The Tories may drop their long-standing support for nuclear power despite claims by some experts that it could help to combat climate change.

David Cameron, who yesterday put the environment at the heart of the Tory campaign for next month's local elections, accused Tony Blair of prejudging the Government's energy review in favour of a new generation of nuclear power stations. Mr Blair is expected to back giving nuclear power a new lease of life on the ground that it would help tackle global warming - in line with the views of Sir David King, the Government's chief scientist.

The Tories are conducting a wholesale review of their energy policy, which will reach conclusions this summer. Officials say the party leadership has "a completely open mind" and its traditional support for nuclear power will count for nothing. If the Tories oppose more nuclear plants, Mr Blair would look isolated, with Liberal Democrats and many Labour MPs hostile.

Alan Duncan, the shadow Trade and Industry Secretary, who is heading the Tories' energy review, said he was starting with "a clean piece of paper". He added: "We will go in any direction in which the facts take us. It will be the most thorough and evidence-based review that it is possible for an opposition to have."

Today, the Tories will back an expansion of renewable energy such as wind, wave and solar power by endorsing a "sustainable energy manifesto" produced by an alliance of 35 pressure groups, including Greenpeace and Friends of the Earth.

Mr Duncan said: "Climate change is a real threat and the party is committed to providing realistic policies to reduce carbon emissions."

Mr Cameron, who begins a trip to Norway today, where he will see a glacier that has lost up to half its mass in the past century, said the Tories' "dispassionate" review would not favour any one technology.

He said: "We should be asking ourselves: how can we guarantee a security of supply, have a challenging target for reducing carbon, make sure we have a balanced and sensible approach to energy in this country - and ask ourselves whether nuclear is going to be part of that mix. Let's do the work first, and not have pre-conceived notions."

Under the slogan "vote blue to go green", Mr Cameron said Tory-run councils were leading the way on green issues, such as recycling, litter, carbon emissions, noise pollution and transport.

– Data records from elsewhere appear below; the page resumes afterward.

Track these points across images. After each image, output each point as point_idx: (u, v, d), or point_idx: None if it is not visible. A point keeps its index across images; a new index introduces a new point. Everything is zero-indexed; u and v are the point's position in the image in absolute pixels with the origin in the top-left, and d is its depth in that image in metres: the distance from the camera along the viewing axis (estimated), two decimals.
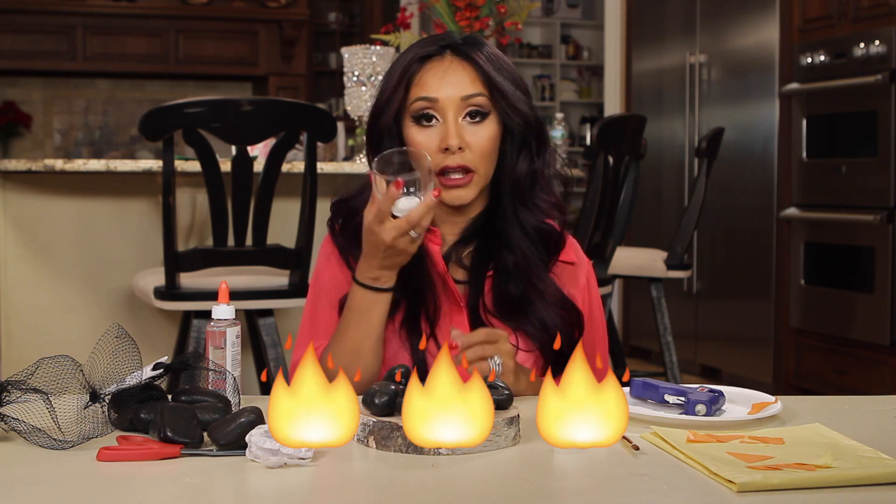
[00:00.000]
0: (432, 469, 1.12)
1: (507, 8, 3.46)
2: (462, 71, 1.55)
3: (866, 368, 4.17)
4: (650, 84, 5.64)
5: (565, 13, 8.52)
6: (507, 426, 1.20)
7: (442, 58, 1.57)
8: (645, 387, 1.42)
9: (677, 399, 1.39)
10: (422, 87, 1.55)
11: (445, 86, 1.54)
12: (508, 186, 1.59)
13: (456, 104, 1.54)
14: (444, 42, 1.58)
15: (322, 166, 2.95)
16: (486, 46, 1.59)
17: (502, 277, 1.58)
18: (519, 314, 1.57)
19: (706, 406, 1.36)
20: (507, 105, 1.56)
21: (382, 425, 1.18)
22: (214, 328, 1.41)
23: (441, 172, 1.54)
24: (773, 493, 1.04)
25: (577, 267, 1.66)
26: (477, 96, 1.54)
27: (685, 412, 1.36)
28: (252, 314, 2.95)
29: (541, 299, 1.57)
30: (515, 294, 1.57)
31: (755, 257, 4.80)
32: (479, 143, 1.54)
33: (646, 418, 1.34)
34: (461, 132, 1.53)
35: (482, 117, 1.55)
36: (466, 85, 1.55)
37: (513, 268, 1.58)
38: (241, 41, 8.14)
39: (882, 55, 4.04)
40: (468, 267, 1.61)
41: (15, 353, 3.20)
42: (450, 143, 1.52)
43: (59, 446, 1.18)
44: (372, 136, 1.60)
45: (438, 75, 1.55)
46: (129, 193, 3.30)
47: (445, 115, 1.54)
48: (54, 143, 8.15)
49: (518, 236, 1.59)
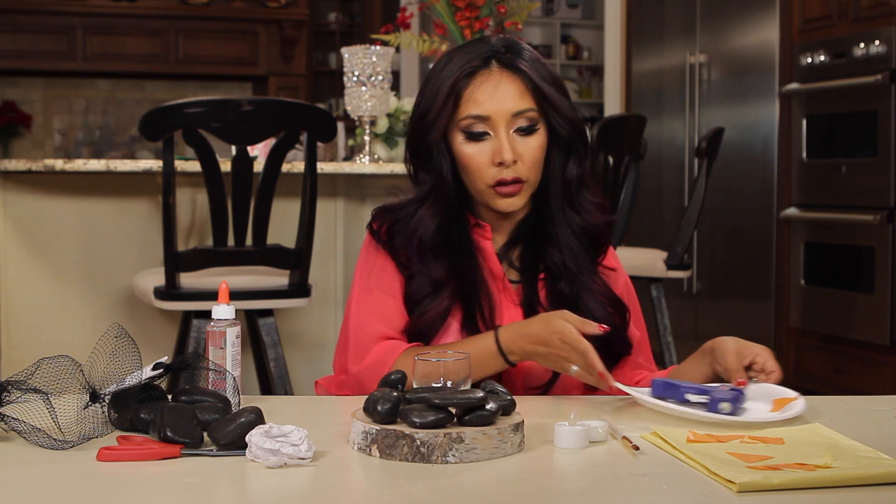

The Tory leader said: "Solutions to big global problems are often found at the local level. Local government is in the frontline of the fight for a better quality of life."

Labour claimed the Tories' "vote blue to go green" reinforced their decision to portray Mr Cameron as "Dave the Chameleon" in a computer-generated party election broadcast last night. The reptile changes his colours according to which audience he addresses - going green when he speaks about the environment - but remains "Tory blue" underneath.

Labour denied resorting to personal attacks, but Mr Cameron said: "Labour is clearly showing that it has run out of steam, run out of ideas, run out of positive things to contribute."

Tonight the Tories will screen a "personal political broadcast", including interviews with the public and computer animation showing how Tory councillors are improving the environment.

The Green Party accused Mr Cameron of "giving even tokenism a bad name". Keith Taylor, the party's principal speaker, said: "Cameron's attempts to manufacture an image of environmental concern convince no one. There is neither understanding nor consensus within the Tories about climate change."